StringBuilder sb = new StringBuilder();
foreach (char c in input)
{
    if (Char.IsLetterOrDigit(c) || c == '.' || c == '_' || c == ' ' || c == '%')
    { sb.Append(c); }
}
return sb.ToString();

which seems to pass simple tests. You can shorten it using LINQ

return new string(
    input.Where(
        c => Char.IsLetterOrDigit(c) || 
            c == '.' || c == '_' || c == ' ' || c == '%')
    .ToArray());


回答2:

Regex.Replace(input, "[^a-zA-Z0-9% ._]", string.Empty)


回答3:

The first approach seems correct, except that you have a | (bitwise OR) instead of a || before c == '.'.

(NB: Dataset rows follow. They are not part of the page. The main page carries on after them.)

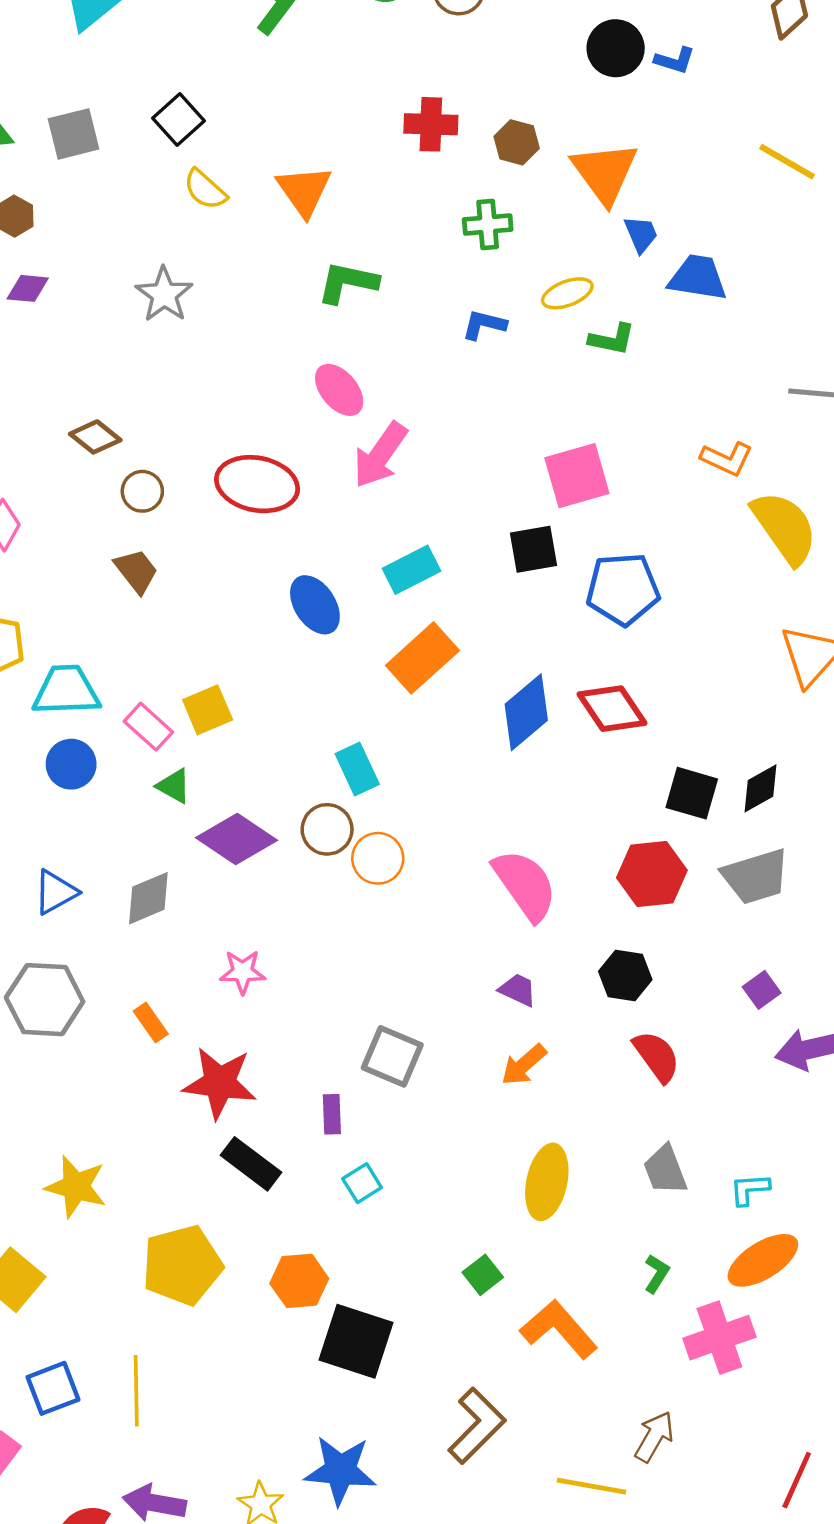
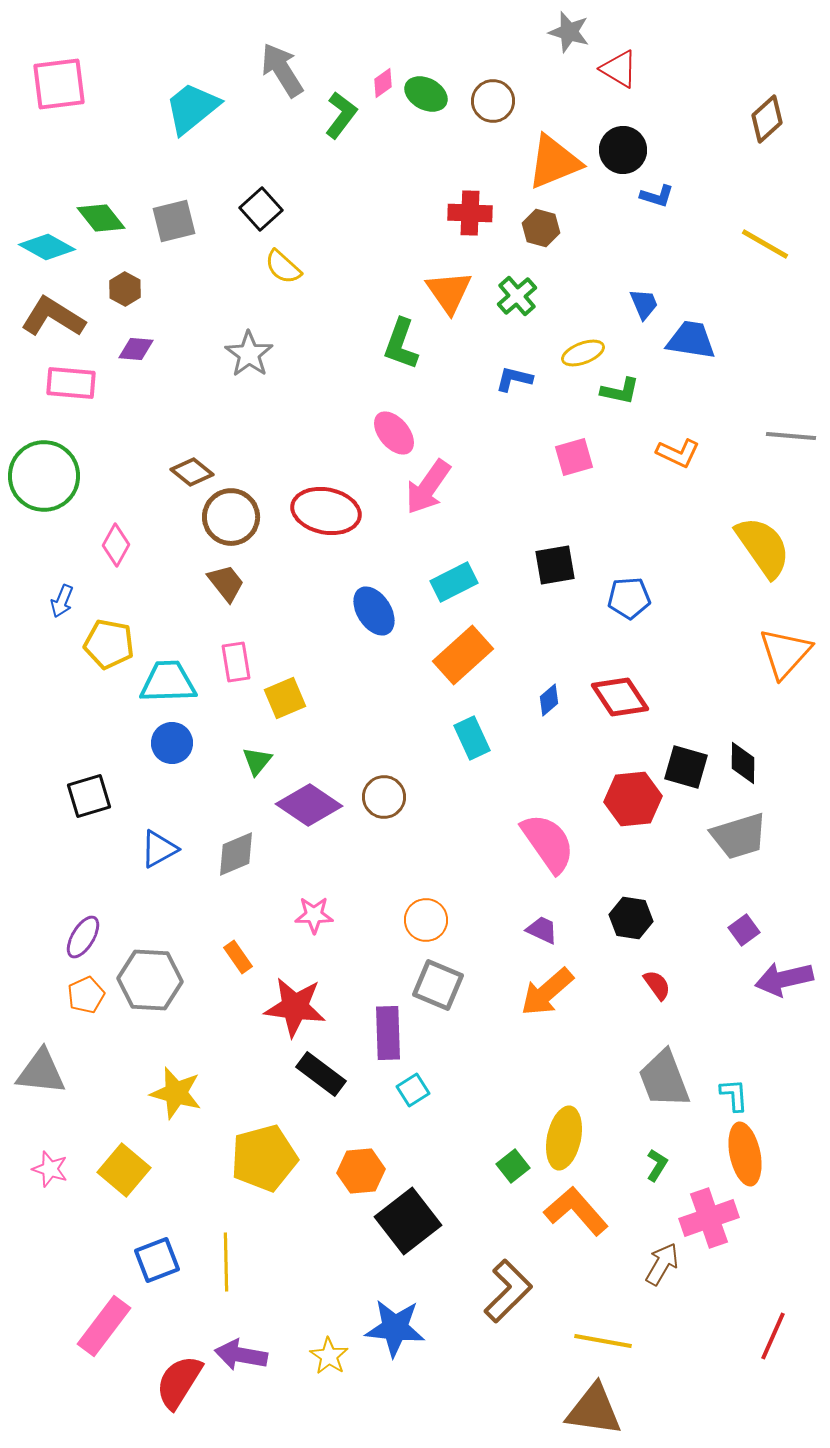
blue L-shape: (675, 60) -> (657, 196), moved
orange triangle: (605, 173) -> (554, 162), moved, turned 44
orange triangle: (304, 191) -> (449, 292), moved
green cross: (488, 224) -> (517, 296), turned -36
green L-shape: (348, 282) -> (401, 344), turned -82
orange L-shape: (727, 459) -> (678, 453), moved
pink square: (577, 476) -> (574, 457), moved, size x0.7
brown circle: (142, 491) -> (231, 517), size x1.6
blue pentagon: (623, 589) -> (629, 598), size x0.7
blue diamond: (526, 712) -> (549, 700), size x0.5
pink rectangle: (148, 727) -> (236, 662), moved, turned 39
cyan rectangle: (357, 769) -> (472, 738), moved
green triangle: (174, 786) -> (257, 761), turned 40
black diamond: (760, 788) -> (743, 763), turned -60
orange circle: (378, 858) -> (426, 920), moved
red hexagon: (652, 874) -> (633, 799), moved
gray hexagon: (45, 1000) -> (150, 980), moved
red semicircle: (657, 1056) -> (657, 985), size x0.7
orange arrow: (524, 1065) -> (547, 992), size x1.4
purple rectangle: (332, 1114) -> (388, 1033), size x1.6
gray trapezoid: (665, 1170) -> (664, 1079), size x1.4
yellow ellipse: (547, 1182) -> (564, 1138), moved
cyan L-shape: (750, 1189) -> (734, 1095), turned 90
orange ellipse: (763, 1260) -> (745, 1154), turned -70
black square: (356, 1341) -> (408, 1221), turned 34
brown arrow: (654, 1437) -> (662, 1264), moved

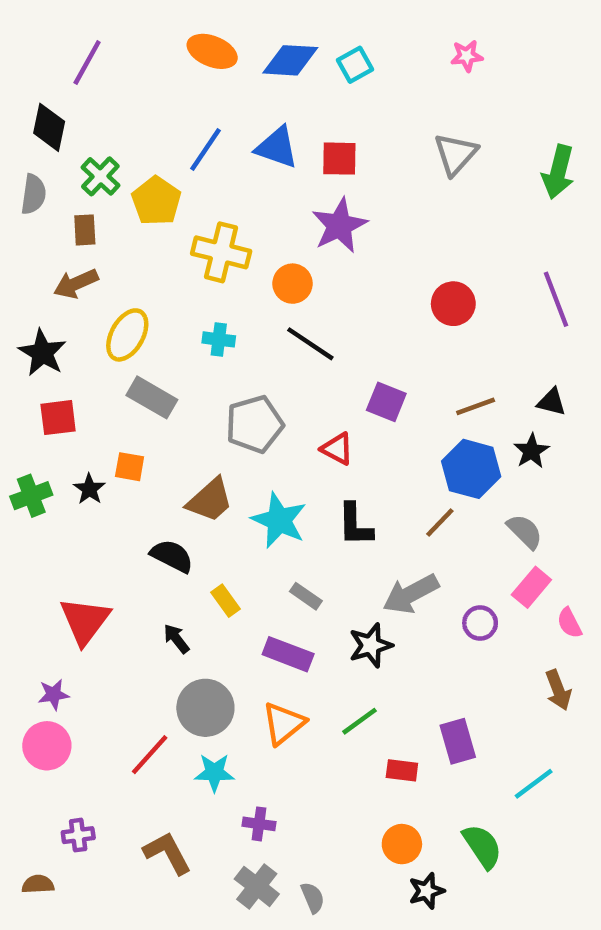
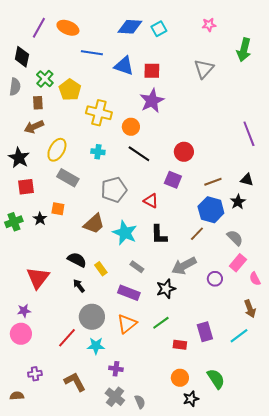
orange ellipse: (212, 51) -> (68, 28), moved
blue line: (205, 150) -> (92, 53), moved, turned 65
green arrow: (558, 172) -> (244, 50), moved
red circle: (453, 304) -> (184, 152), moved
black semicircle: (172, 556) -> (77, 260), moved
cyan line: (534, 784) -> (239, 336), moved

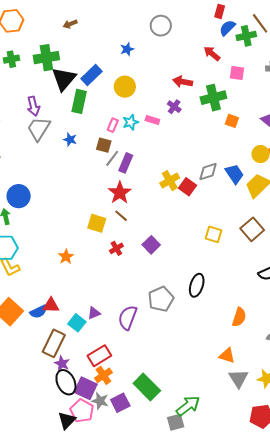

By the way, you should state what doesn't work (doesn't it compile, or does it crash, or does it produce wrong output?)



回答4:

StringBuilder sb = new StringBuilder();
foreach (char c in input)
{
    if (char.IsLetterOrDigit(c) || "_ %.".Contains(c.ToString()))
        sb.Append(c);
}
return sb.ToString();


回答5:

This is how my version might look.

StringBuilder sb = new StringBuilder();
foreach (char c in input)
{
    if (Char.IsLetterOrDigit(c) ||
        c == '.' || c == '_' || c == ' ' || c == '%')
        sb.Append(c);
    }
}
return sb.ToString();


回答6:

Cast each char to an int, then compare its ascii code to the ascii table, which you can find all over the internet: http://www.asciitable.com/

    {
        char[] input = txtInput.Text.ToCharArray();
        StringBuilder sbResult = new StringBuilder();

        foreach (char c in input)
        {
            int asciiCode = (int)c;
            if (
                //Space
                asciiCode == 32
                ||
                // Period (.)
                asciiCode == 46
                ||
                // Percentage Sign (%)
                asciiCode == 37
                ||
                // Underscore
                asciiCode == 95
                ||
                ( //0-9, 
                    asciiCode >= 48
                    && asciiCode <= 57
                )
                ||
                ( //A-Z
                    asciiCode >= 65
                    && asciiCode <= 90
                )
                ||
                ( //a-z
                    asciiCode >= 97
                    && asciiCode <= 122
                )
            )
            {
                sbResult.Append(c);
            }
        }

        txtResult.Text = sbResult.ToString();
    }


回答7:

private string RemoveReservedCharacters(string strValue)
{
    char[] ReservedChars = {'/', ':','*','?','"', '<', '>', '|'};

    foreach (char strChar in ReservedChars)
    {
        strValue = strValue.Replace(strChar.ToString(), "");
    }
    return strValue;
}